Ron Dennis: What does the market want? What is the price sector? How do we do more for less, or a lot more for the same? This is an “and” car: It has great road holding and it’s comfortable. Normally those two things don’t go together. It’s incredibly strong, but it’s very light. It’s very aerodynamic, but it looks good. Normally it’s only one, so we tried to make it so that you have both. It’s 600 horsepower, but it’s the lowest CO2 per horsepower of any engine in the world. It uses revolutionary materials, but it’s affordable. It’s very spacious inside, but it’s the smallest sports car in its class on the outside. And it goes on and on and on.

How much does the car match your vision from the outset?
Ron Dennis: My contribution to the styling is that it should not be too edgy, and we needed to have a timeless design. One of the most iconic pieces of engineering excellence for me is the Lockheed SR-71 [high-altitude reconnaissance jet]—the Blackbird. To me, I always look at it as being the most beautiful thing you could look at.

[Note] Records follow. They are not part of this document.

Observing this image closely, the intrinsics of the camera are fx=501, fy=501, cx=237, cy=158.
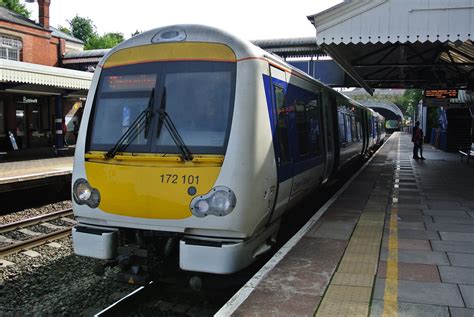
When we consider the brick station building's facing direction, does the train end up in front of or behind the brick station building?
in front

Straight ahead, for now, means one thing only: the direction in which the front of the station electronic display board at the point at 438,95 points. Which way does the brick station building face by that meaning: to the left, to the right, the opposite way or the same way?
to the left

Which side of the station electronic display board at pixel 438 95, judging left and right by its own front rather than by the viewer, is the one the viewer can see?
front

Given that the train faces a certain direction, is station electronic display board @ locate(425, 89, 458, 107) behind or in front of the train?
behind

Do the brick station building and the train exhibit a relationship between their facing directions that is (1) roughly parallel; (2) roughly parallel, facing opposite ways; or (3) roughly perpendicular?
roughly perpendicular

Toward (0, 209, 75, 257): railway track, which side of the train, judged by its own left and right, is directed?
right

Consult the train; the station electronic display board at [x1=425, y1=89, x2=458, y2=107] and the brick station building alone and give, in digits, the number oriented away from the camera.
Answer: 0

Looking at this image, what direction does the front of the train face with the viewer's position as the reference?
facing the viewer and to the left of the viewer

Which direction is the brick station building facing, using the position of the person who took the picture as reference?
facing the viewer and to the right of the viewer

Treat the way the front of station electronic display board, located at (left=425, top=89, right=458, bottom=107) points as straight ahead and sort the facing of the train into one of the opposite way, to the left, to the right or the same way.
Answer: the same way

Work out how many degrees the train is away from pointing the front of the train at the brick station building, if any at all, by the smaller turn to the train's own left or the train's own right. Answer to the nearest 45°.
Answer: approximately 90° to the train's own right

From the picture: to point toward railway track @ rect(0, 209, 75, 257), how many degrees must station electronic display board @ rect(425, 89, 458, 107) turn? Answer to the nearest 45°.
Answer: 0° — it already faces it

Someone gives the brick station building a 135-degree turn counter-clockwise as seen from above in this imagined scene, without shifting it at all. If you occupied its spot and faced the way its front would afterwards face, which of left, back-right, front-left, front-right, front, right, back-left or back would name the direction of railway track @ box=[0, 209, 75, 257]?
back

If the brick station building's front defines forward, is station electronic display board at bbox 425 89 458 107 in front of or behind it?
in front

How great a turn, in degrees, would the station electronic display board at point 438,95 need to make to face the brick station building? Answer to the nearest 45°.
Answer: approximately 90° to its right

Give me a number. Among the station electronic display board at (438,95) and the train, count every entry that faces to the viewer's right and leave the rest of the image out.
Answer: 0

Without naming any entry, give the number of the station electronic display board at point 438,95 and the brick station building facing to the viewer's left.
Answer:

It was never designed to do anything other than take photographs at high altitude and not be shot down. But to do what it did required phenomenal innovation and great lateral thinking of the design staff for what they gave birth to, which is pure function. It was function over design. No one styled it—it was just a beautiful object. And that was very much what I said to our stylists. I said, “Look, we don’t need bits sticking out and protruding. Form has to follow function.” So when you look at it, it has to be functionally driven, not aesthetically driven. People say, “Oh, it looks a bit like this or a bit like that. There’s a bit of Ferrari here.” In the end, the real elegance of this car is its technical achievement.

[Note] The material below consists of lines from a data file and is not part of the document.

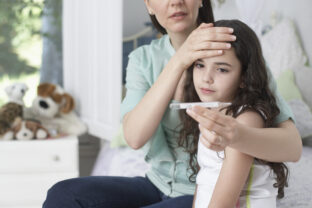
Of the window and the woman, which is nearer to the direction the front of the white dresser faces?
the woman

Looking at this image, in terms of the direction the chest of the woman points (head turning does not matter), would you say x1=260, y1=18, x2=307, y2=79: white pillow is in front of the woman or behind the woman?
behind

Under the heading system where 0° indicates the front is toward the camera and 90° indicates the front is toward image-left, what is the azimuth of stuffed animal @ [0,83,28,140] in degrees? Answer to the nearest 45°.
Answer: approximately 315°

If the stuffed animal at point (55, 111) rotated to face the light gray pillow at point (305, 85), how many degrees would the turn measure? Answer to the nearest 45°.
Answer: approximately 90° to its left

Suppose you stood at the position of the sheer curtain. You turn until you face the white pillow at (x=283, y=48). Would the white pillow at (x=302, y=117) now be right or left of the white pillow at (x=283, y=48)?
right

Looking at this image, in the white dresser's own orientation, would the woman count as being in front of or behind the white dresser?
in front

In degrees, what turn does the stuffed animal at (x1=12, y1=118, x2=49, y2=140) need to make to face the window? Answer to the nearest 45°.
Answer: approximately 135° to its right

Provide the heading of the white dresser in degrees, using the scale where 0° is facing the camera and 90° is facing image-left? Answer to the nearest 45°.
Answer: approximately 0°

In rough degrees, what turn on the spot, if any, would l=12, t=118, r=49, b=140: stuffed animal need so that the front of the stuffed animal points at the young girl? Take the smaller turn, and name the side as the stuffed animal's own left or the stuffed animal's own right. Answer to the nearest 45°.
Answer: approximately 45° to the stuffed animal's own left

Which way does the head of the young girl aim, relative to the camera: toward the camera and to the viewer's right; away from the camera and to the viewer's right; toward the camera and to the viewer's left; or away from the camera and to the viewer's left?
toward the camera and to the viewer's left
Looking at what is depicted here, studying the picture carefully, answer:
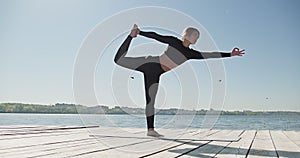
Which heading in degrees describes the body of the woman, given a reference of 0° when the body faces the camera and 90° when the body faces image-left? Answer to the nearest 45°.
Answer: approximately 270°
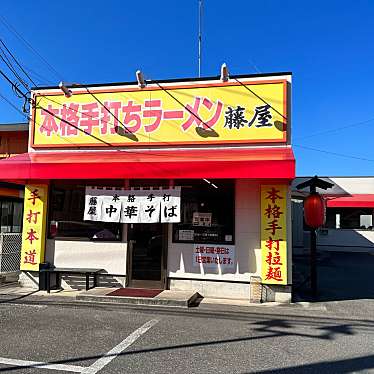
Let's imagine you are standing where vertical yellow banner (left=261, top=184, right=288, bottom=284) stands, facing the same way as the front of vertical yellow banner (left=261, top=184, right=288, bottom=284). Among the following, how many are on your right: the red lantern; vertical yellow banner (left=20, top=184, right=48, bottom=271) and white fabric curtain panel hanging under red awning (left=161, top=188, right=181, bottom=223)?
2

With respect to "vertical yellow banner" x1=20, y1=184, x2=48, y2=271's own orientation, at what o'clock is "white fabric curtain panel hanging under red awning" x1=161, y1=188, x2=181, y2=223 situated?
The white fabric curtain panel hanging under red awning is roughly at 10 o'clock from the vertical yellow banner.

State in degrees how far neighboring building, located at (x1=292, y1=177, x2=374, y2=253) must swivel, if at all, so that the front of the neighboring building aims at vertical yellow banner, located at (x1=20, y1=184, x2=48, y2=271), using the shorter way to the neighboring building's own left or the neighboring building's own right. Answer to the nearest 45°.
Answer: approximately 45° to the neighboring building's own right

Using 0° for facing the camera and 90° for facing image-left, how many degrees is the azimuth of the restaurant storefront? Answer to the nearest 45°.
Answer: approximately 0°

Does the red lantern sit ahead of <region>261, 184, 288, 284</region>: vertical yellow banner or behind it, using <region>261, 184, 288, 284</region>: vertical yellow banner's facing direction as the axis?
behind

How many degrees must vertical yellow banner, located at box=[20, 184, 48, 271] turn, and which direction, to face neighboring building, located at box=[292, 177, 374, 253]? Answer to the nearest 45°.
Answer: approximately 135° to its left

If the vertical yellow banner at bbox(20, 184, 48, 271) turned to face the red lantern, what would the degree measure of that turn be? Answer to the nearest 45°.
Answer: approximately 45° to its left
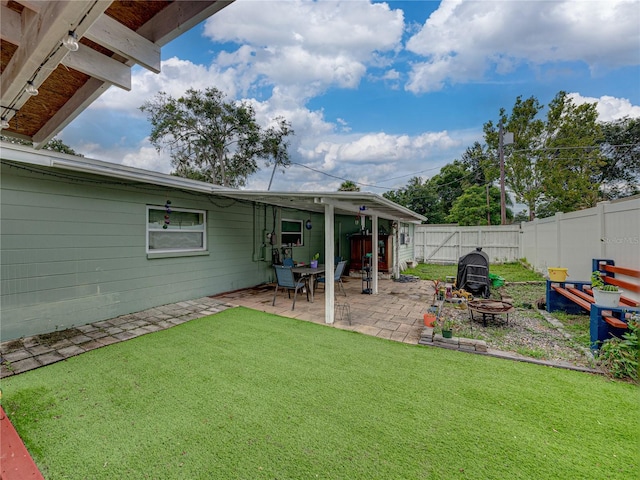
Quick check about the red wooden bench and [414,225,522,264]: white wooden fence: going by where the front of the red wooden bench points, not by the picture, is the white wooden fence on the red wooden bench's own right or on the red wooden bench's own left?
on the red wooden bench's own right

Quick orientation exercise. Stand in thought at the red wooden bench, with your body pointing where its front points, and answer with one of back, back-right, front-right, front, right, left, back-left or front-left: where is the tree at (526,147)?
back-right

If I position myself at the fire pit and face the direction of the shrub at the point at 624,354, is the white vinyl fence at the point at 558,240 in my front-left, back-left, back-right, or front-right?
back-left

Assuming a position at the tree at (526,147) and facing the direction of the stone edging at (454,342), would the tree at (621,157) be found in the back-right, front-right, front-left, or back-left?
back-left

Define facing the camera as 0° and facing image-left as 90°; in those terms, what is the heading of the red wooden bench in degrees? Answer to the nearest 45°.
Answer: approximately 45°

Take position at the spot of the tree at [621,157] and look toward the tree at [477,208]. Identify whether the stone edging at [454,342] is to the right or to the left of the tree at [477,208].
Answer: left

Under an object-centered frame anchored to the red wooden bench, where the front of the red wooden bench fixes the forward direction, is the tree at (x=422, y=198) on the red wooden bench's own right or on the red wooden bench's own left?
on the red wooden bench's own right

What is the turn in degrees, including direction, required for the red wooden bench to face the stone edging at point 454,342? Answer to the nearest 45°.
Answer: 0° — it already faces it

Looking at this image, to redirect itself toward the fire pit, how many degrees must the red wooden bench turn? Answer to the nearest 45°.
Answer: approximately 45° to its right

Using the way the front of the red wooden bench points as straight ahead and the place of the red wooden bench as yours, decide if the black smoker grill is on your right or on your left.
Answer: on your right

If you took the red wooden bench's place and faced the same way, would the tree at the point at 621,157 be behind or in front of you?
behind
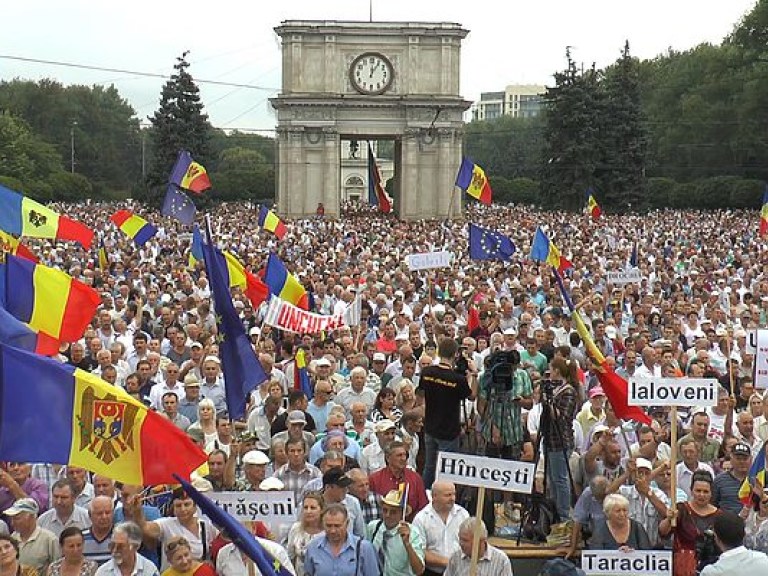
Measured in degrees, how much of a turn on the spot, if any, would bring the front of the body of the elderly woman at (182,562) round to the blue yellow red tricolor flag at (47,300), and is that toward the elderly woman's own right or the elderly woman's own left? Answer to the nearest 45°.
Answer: approximately 180°

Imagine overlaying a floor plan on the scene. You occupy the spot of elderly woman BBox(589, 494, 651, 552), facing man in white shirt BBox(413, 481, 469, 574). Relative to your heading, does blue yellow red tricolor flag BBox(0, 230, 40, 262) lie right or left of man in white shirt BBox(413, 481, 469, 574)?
right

How does the company reflect your personality?
Ron Dennis: I think everybody in this company has a common passion to succeed, to do the best, to be world-class. I think the enthusiasm and passion I have for the McLaren brand is shared by the entire workforce, maybe not equally, but still everybody in the organization understands what we’re about, that good is not good enough. We want to be the best.

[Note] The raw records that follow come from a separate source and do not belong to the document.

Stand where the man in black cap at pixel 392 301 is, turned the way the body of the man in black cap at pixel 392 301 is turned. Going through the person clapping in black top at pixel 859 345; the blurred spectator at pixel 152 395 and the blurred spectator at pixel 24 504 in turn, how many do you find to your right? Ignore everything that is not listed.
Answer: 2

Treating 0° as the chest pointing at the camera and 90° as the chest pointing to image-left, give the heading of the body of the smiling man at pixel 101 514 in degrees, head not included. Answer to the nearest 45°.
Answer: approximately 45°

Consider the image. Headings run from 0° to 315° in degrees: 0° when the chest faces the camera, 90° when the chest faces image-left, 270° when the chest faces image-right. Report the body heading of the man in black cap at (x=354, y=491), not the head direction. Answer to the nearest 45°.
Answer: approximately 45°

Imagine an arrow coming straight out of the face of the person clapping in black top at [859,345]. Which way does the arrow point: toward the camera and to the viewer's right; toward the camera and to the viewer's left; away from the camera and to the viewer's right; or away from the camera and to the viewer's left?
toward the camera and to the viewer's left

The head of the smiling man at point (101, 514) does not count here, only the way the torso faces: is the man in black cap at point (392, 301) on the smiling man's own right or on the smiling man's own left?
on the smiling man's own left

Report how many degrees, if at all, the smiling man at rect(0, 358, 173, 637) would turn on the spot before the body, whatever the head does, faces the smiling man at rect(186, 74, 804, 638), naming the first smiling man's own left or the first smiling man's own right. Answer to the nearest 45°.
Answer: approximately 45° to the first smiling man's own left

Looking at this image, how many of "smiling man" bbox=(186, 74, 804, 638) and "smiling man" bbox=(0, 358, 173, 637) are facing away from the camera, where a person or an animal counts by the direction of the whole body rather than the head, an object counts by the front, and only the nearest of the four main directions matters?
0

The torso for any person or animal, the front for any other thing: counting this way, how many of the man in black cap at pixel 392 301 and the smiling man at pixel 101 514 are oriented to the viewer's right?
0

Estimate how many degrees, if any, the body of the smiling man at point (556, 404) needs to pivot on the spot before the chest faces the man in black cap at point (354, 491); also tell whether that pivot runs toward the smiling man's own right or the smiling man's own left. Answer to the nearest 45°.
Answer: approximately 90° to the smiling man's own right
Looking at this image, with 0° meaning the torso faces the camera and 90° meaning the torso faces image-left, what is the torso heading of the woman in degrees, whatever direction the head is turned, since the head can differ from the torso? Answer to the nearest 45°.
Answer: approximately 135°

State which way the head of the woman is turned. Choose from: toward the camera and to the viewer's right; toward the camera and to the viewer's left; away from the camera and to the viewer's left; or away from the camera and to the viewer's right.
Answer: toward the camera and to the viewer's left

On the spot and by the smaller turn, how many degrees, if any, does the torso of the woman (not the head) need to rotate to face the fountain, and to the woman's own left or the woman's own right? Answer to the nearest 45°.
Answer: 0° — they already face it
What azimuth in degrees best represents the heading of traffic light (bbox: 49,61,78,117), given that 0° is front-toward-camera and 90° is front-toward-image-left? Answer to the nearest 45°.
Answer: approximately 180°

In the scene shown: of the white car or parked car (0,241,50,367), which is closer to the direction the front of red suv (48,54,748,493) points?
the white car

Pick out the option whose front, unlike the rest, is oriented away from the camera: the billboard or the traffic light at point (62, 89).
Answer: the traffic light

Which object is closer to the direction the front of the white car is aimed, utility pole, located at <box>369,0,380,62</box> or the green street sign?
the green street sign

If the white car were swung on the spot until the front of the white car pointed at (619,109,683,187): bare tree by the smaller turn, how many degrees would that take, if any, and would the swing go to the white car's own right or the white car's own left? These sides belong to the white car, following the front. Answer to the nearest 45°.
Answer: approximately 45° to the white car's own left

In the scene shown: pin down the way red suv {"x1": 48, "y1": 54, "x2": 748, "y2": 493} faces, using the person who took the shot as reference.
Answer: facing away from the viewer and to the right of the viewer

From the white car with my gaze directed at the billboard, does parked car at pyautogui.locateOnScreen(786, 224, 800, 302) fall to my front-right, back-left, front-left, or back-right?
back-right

I’ll be honest, I have a phenomenal fear of failure. I don’t know that it is a strength. It’s a weakness. So to avoid failure, I’m obsessively focused on the details and try to convey to everybody in the company that everybody has a role to play in the outcome of any objective that we set for ourselves.

What has been your biggest fear of failure lately?
Ron Dennis: The production car was certainly the biggest commercial risk that the group has ever taken, and that certainly has preoccupied my mind on several occasions in the last two or three years, as we raised the financing to be able to bring the car to market, build a new factory, etc. But the response has been phenomenal.
That’s probably one of the biggest surprises, was that we felt that we’d have to be proactive in America to rekindle the enthusiasm for the brand when we were competing in the Can-Am championship or IndyCar in North America. But the response has been phenomenal and 42 percent of our production will go to America. That’s pretty exciting. But we have to create a sustained desire for the brand.

That’s where the other models and derivatives you mentioned come in?
Ron Dennis: What will help is that each of these cars is very different—different performance parameters, different customer target, different look. And so clearly we hope we’ve done our homework and when we bring different products to the market, they are received as well as the first. Time will tell.